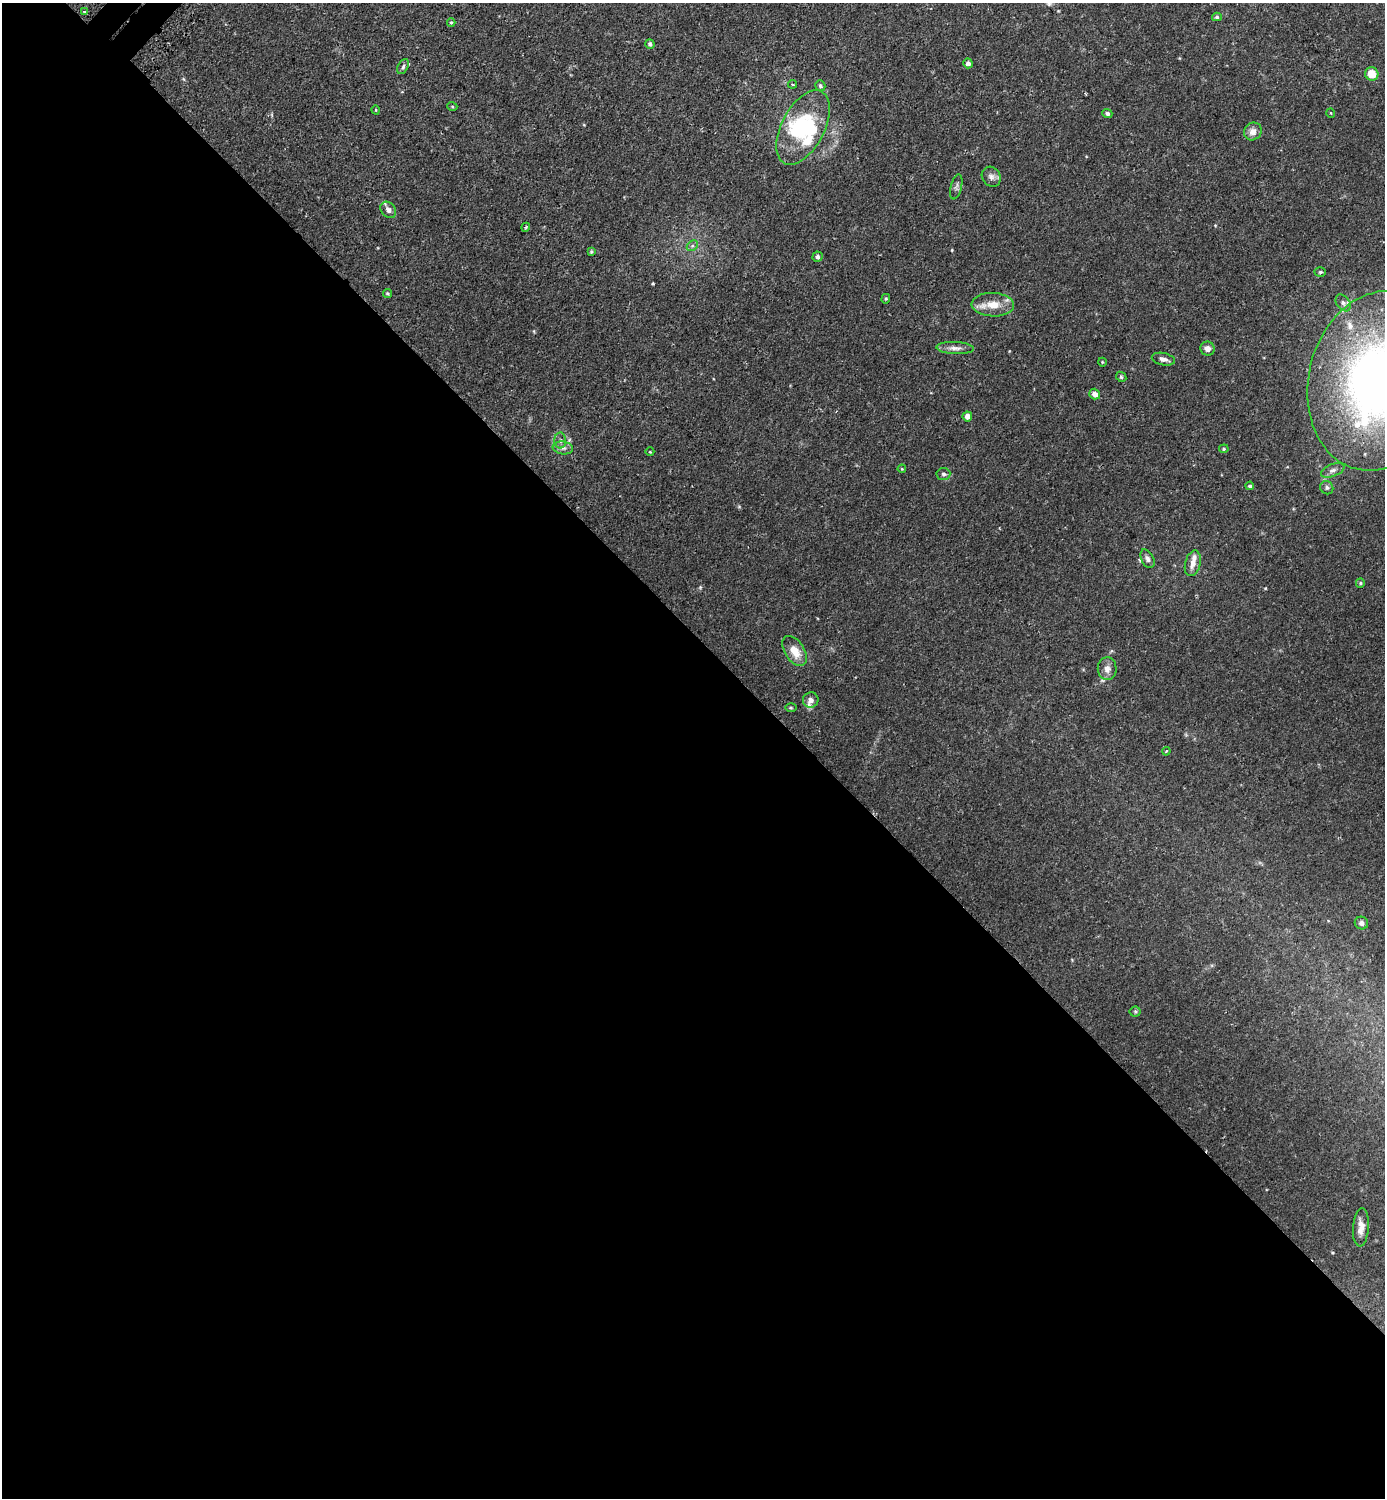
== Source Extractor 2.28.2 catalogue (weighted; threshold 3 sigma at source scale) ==
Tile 14 of 4 x 4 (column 2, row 4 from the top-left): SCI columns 1559-2941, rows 19-1514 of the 6036 x 6033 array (HDU 1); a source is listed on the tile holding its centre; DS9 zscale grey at full resolution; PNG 1387 x 1500 px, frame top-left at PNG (2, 3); each listed source drawn as its Kron ellipse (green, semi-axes under 4 px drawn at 4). Shown black and unused: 58% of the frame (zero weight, under 2 of 3 exposures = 3% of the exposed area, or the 3 px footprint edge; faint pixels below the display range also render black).
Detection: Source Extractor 2.28.2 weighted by HDU 2 'WHT'; one run over the whole footprint, this tile lists its part. Background 0.0442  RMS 0.0047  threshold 0.021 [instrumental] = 3 sigma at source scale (4.5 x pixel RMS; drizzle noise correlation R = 1.50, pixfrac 1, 0.05/0.05 arcsec/px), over >= 5 px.
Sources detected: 63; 2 inside a brighter object's white glare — neither listed nor drawn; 6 inside a brighter listed object's ellipse — not listed separately; the other 55 listed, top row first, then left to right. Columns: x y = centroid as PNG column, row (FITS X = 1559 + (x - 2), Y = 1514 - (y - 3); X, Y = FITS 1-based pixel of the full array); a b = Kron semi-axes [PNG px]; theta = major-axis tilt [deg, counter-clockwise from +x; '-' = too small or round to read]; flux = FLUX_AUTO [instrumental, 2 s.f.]
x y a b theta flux
84 12 3 3 - 0.5
1217 17 5 4 - 0.68
451 23 4 4 - 0.7
650 44 5 4 - 1.2
968 63 5 4 - 1.8
403 67 8 5 63 1
1372 74 7 6 - 6.4
792 84 4 3 - 0.51
820 86 6 5 - 0.83
452 106 5 3 - 0.43
376 110 4 3 - 0.33
1107 113 5 4 - 1.2
1331 113 5 3 - 0.32
803 127 40 21 62 31
1253 131 9 8 - 2.9
991 177 10 9 - 2.1
956 187 13 5 76 1.4
388 210 9 6 -48 1.9
526 227 4 3 - 0.57
692 246 6 4 44 0.86
591 252 4 4 - 0.59
818 257 5 5 - 1
1320 272 6 4 3 0.76
387 293 4 4 - 0.55
886 299 5 4 - 0.45
1343 303 9 6 -54 1.7
993 305 21 11 -2 7
955 348 19 6 -3 2.7
1207 349 7 7 - 2.4
1163 359 12 6 -12 2
1102 362 4 3 - 0.37
1121 377 5 4 - 0.62
1378 381 91 69 76 280
1095 394 5 5 - 2.9
967 416 5 5 - 2.6
560 441 8 6 90 1.4
563 448 10 6 -9 1.9
1224 449 5 4 - 0.58
650 452 4 3 - 0.35
902 469 4 3 - 0.35
1333 470 12 6 22 1.9
943 474 7 6 - 1.1
1250 486 4 4 - 0.72
1327 488 7 6 - 1.1
1147 559 10 6 -63 1.6
1193 563 13 7 75 3.4
1360 583 5 4 - 0.56
795 651 17 9 -57 6.8
1107 669 11 9 -89 2.9
811 700 8 7 - 2.2
791 708 5 3 - 0.53
1166 751 4 3 - 0.5
1361 923 7 6 - 1.7
1135 1012 5 5 - 0.6
1361 1227 19 8 86 3.9
Isophote crosses this tile's border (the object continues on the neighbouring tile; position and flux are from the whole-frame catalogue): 1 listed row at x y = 1378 381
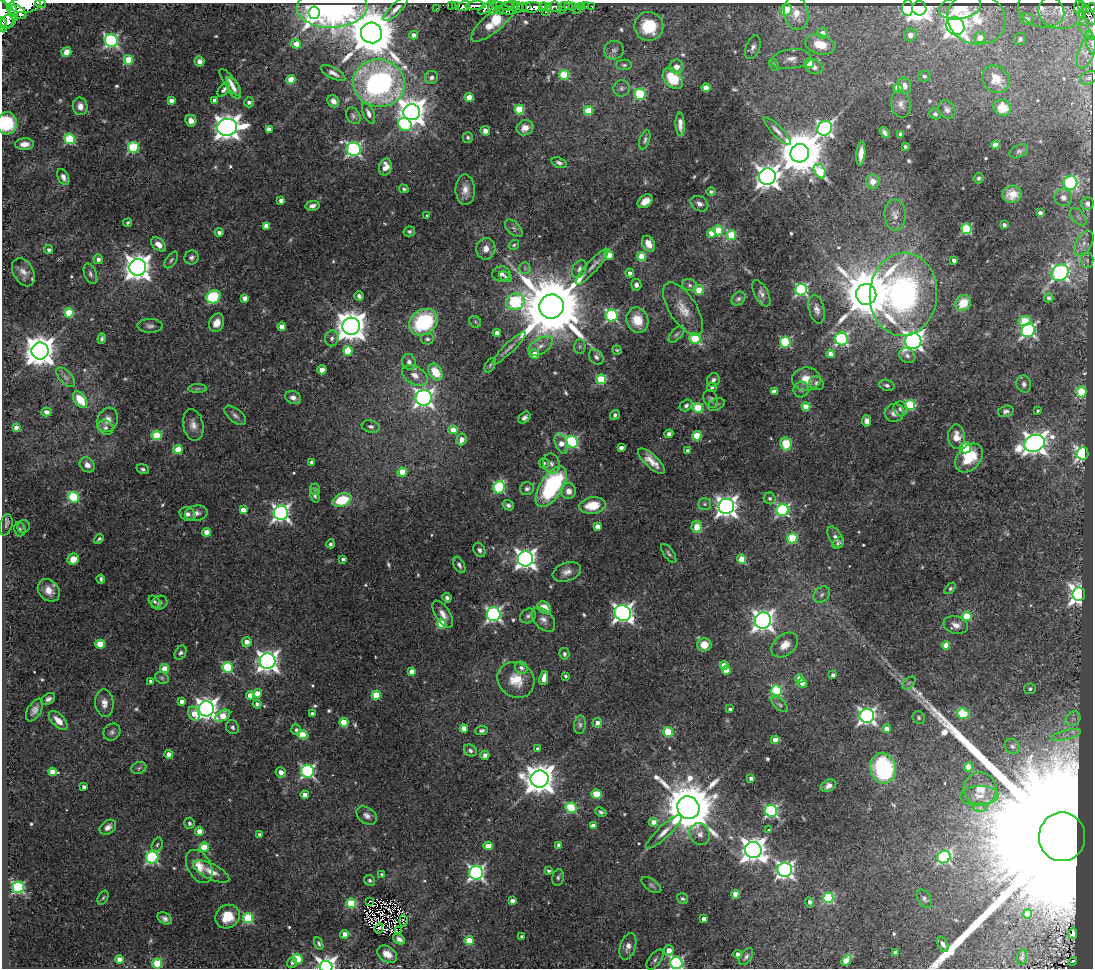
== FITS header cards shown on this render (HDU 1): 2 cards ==
NAXIS1  =                 1091
NAXIS2  =                  966

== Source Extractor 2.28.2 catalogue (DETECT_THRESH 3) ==
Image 1091 x 966 px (HDU 1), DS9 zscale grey, 1 PNG px = 1 image px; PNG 1095 x 970 px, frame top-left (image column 1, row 966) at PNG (2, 3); each listed source drawn as its Kron ellipse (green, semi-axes under 4 px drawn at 4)
Background 0.842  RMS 0.046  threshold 0.138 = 3 sigma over >= 5 px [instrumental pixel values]
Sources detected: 610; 4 with non-positive FLUX_AUTO (blend fragments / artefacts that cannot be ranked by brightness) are neither listed nor drawn; of the other 606, the 500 brightest by FLUX_AUTO listed and drawn (106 fainter detections omitted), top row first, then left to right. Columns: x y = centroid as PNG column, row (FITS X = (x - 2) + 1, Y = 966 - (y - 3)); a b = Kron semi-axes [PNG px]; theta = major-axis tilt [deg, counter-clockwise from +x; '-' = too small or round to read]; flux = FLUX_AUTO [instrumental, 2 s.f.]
====
§ **What to work on**
Give back every line of the material above word for word, leaving out the pictures.

§ **Final result**
== Source Extractor 2.28.2 catalogue (weighted; threshold 3 sigma at source scale) ==
Tile 14 of 4 x 4 (column 2, row 4 from the top-left): SCI columns 1559-2941, rows 19-1514 of the 6036 x 6033 array (HDU 1); a source is listed on the tile holding its centre; DS9 zscale grey at full resolution; PNG 1387 x 1500 px, frame top-left at PNG (2, 3); each listed source drawn as its Kron ellipse (green, semi-axes under 4 px drawn at 4). Shown black and unused: 58% of the frame (zero weight, under 2 of 3 exposures = 3% of the exposed area, or the 3 px footprint edge; faint pixels below the display range also render black).
Detection: Source Extractor 2.28.2 weighted by HDU 2 'WHT'; one run over the whole footprint, this tile lists its part. Background 0.0442  RMS 0.0047  threshold 0.021 [instrumental] = 3 sigma at source scale (4.5 x pixel RMS; drizzle noise correlation R = 1.50, pixfrac 1, 0.05/0.05 arcsec/px), over >= 5 px.
Sources detected: 63; 2 inside a brighter object's white glare — neither listed nor drawn; 6 inside a brighter listed object's ellipse — not listed separately; the other 55 listed, top row first, then left to right. Columns: x y = centroid as PNG column, row (FITS X = 1559 + (x - 2), Y = 1514 - (y - 3); X, Y = FITS 1-based pixel of the full array); a b = Kron semi-axes [PNG px]; theta = major-axis tilt [deg, counter-clockwise from +x; '-' = too small or round to read]; flux = FLUX_AUTO [instrumental, 2 s.f.]
x y a b theta flux
84 12 3 3 - 0.5
1217 17 5 4 - 0.68
451 23 4 4 - 0.7
650 44 5 4 - 1.2
968 63 5 4 - 1.8
403 67 8 5 63 1
1372 74 7 6 - 6.4
792 84 4 3 - 0.51
820 86 6 5 - 0.83
452 106 5 3 - 0.43
376 110 4 3 - 0.33
1107 113 5 4 - 1.2
1331 113 5 3 - 0.32
803 127 40 21 62 31
1253 131 9 8 - 2.9
991 177 10 9 - 2.1
956 187 13 5 76 1.4
388 210 9 6 -48 1.9
526 227 4 3 - 0.57
692 246 6 4 44 0.86
591 252 4 4 - 0.59
818 257 5 5 - 1
1320 272 6 4 3 0.76
387 293 4 4 - 0.55
886 299 5 4 - 0.45
1343 303 9 6 -54 1.7
993 305 21 11 -2 7
955 348 19 6 -3 2.7
1207 349 7 7 - 2.4
1163 359 12 6 -12 2
1102 362 4 3 - 0.37
1121 377 5 4 - 0.62
1378 381 91 69 76 280
1095 394 5 5 - 2.9
967 416 5 5 - 2.6
560 441 8 6 90 1.4
563 448 10 6 -9 1.9
1224 449 5 4 - 0.58
650 452 4 3 - 0.35
902 469 4 3 - 0.35
1333 470 12 6 22 1.9
943 474 7 6 - 1.1
1250 486 4 4 - 0.72
1327 488 7 6 - 1.1
1147 559 10 6 -63 1.6
1193 563 13 7 75 3.4
1360 583 5 4 - 0.56
795 651 17 9 -57 6.8
1107 669 11 9 -89 2.9
811 700 8 7 - 2.2
791 708 5 3 - 0.53
1166 751 4 3 - 0.5
1361 923 7 6 - 1.7
1135 1012 5 5 - 0.6
1361 1227 19 8 86 3.9
Isophote crosses this tile's border (the object continues on the neighbouring tile; position and flux are from the whole-frame catalogue): 1 listed row at x y = 1378 381
== FITS header cards shown on this render (HDU 1): 2 cards ==
NAXIS1  =                 1091
NAXIS2  =                  966

== Source Extractor 2.28.2 catalogue (DETECT_THRESH 3) ==
Image 1091 x 966 px (HDU 1), DS9 zscale grey, 1 PNG px = 1 image px; PNG 1095 x 970 px, frame top-left (image column 1, row 966) at PNG (2, 3); each listed source drawn as its Kron ellipse (green, semi-axes under 4 px drawn at 4)
Background 0.842  RMS 0.046  threshold 0.138 = 3 sigma over >= 5 px [instrumental pixel values]
Sources detected: 610; 4 with non-positive FLUX_AUTO (blend fragments / artefacts that cannot be ranked by brightness) are neither listed nor drawn; of the other 606, the 500 brightest by FLUX_AUTO listed and drawn (106 fainter detections omitted), top row first, then left to right. Columns: x y = centroid as PNG column, row (FITS X = (x - 2) + 1, Y = 966 - (y - 3)); a b = Kron semi-axes [PNG px]; theta = major-axis tilt [deg, counter-clockwise from +x; '-' = too small or round to read]; flux = FLUX_AUTO [instrumental, 2 s.f.]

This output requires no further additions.